• [Source extract]:
California cannabis water requirements This past week the California Bureau of Cannabis Control (“BCC”), along with a number of other state regulatory agencies, held three cannabis business licensing workshops – the last one in Sacramento. These licensing workshops received a lot of attention but they weren’t as informative or as consequential to the California cannabis industry as the staff report and Cannabis Cultivation Policy (“Policy”) released by the State Water Resources Control Board (“Board”) on October 17, 2017 — the same day as the Sacramento workshop. For many, this might be the first you’re hearing of the Board’s report or perhaps of the Board’s involvement in cannabis regulation at all. If you need a little refresher, you’ve come to the right place.

After enactment of the Medical Cannabis Regulation and Safety Act (“MCRSA”), Governor Jerry Brown signed Senate Bill 837 (“SB 837”) into law. SB 837 added a number of environmental protection provisions to the MCRSA and tasked the Board with coming up with guidelines to protect the environment. When the Medicinal and Adult Use Cannabis Regulation and Safety Act (“MAUCRSA”) was enacted this past June, the Board’s role in regulating the cannabis industry was solidified. MAUCRSA specifically states that the California Department of Food and Agriculture shall include in any license for cultivation all of the following:

“Conditions requested by the Department of Fish and Wildlife and the State Water Resources Control Board to (A) ensure that individual and cumulative effects of water diversion and discharge associated with cultivation do not affect the instream flows needed for fish spawning, migration, and rearing, and the flows needed to maintain natural flow variability; (B) ensure that cultivation does not negatively impact springs, riparian habitat, wetlands, or aquatic habitat; and (C) otherwise protect fish, wildlife, fish and wildlife habitat, and water quality. The conditions shall include, but not be limited to, the principles, guidelines, and requirements established pursuant to Section 13149 of the Water Code (emphasis added).”

• [Stored dataset items]:
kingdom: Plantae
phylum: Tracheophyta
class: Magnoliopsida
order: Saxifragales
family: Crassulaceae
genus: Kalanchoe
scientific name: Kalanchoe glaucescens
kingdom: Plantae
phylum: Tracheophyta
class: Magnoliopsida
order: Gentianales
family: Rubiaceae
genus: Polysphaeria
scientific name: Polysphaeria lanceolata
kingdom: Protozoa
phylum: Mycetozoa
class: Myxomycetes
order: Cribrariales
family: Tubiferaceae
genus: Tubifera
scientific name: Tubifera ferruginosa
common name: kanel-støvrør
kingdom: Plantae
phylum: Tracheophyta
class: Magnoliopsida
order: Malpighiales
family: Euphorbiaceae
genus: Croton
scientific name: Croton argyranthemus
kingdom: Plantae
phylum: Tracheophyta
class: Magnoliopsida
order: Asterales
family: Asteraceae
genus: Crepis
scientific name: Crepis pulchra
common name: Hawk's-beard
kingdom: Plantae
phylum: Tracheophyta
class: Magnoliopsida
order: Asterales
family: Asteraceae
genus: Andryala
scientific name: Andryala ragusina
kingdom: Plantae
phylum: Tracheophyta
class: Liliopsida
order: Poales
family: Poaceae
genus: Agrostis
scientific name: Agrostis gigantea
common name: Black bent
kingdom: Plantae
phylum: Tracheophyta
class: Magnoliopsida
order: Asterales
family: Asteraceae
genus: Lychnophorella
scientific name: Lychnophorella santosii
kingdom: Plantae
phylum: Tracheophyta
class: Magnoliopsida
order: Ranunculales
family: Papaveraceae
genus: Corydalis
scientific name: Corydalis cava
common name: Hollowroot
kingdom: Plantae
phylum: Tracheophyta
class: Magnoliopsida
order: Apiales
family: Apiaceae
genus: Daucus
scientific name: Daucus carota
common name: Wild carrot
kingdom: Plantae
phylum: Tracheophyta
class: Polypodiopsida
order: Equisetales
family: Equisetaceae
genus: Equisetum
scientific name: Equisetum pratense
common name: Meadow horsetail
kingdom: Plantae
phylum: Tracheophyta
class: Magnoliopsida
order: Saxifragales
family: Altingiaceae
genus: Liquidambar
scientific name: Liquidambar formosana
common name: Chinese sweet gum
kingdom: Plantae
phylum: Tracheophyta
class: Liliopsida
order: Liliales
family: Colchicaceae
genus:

• [Problem A]:
How would you render this sentence from the cannabis water regulation passage in Spanish: "SB 837 added a number of environmental protection provisions to the MCRSA and tasked the Board with coming up with guidelines to protect the environment."
• [Problem B]:
Transcribe the stretch of the cannabis water regulation passage from "California cannabis water" through "the right place.".

• [Problem solution A]:
La SB 837 añadió una serie de disposiciones de protección ambiental a la MCRSA y encomendó a la Junta la elaboración de directrices para proteger el medio ambiente.

• [Problem solution B]:
California cannabis water requirements This past week the California Bureau of Cannabis Control (“BCC”), along with a number of other state regulatory agencies, held three cannabis business licensing workshops – the last one in Sacramento. These licensing workshops received a lot of attention but they weren’t as informative or as consequential to the California cannabis industry as the staff report and Cannabis Cultivation Policy (“Policy”) released by the State Water Resources Control Board (“Board”) on October 17, 2017 — the same day as the Sacramento workshop. For many, this might be the first you’re hearing of the Board’s report or perhaps of the Board’s involvement in cannabis regulation at all. If you need a little refresher, you’ve come to the right place.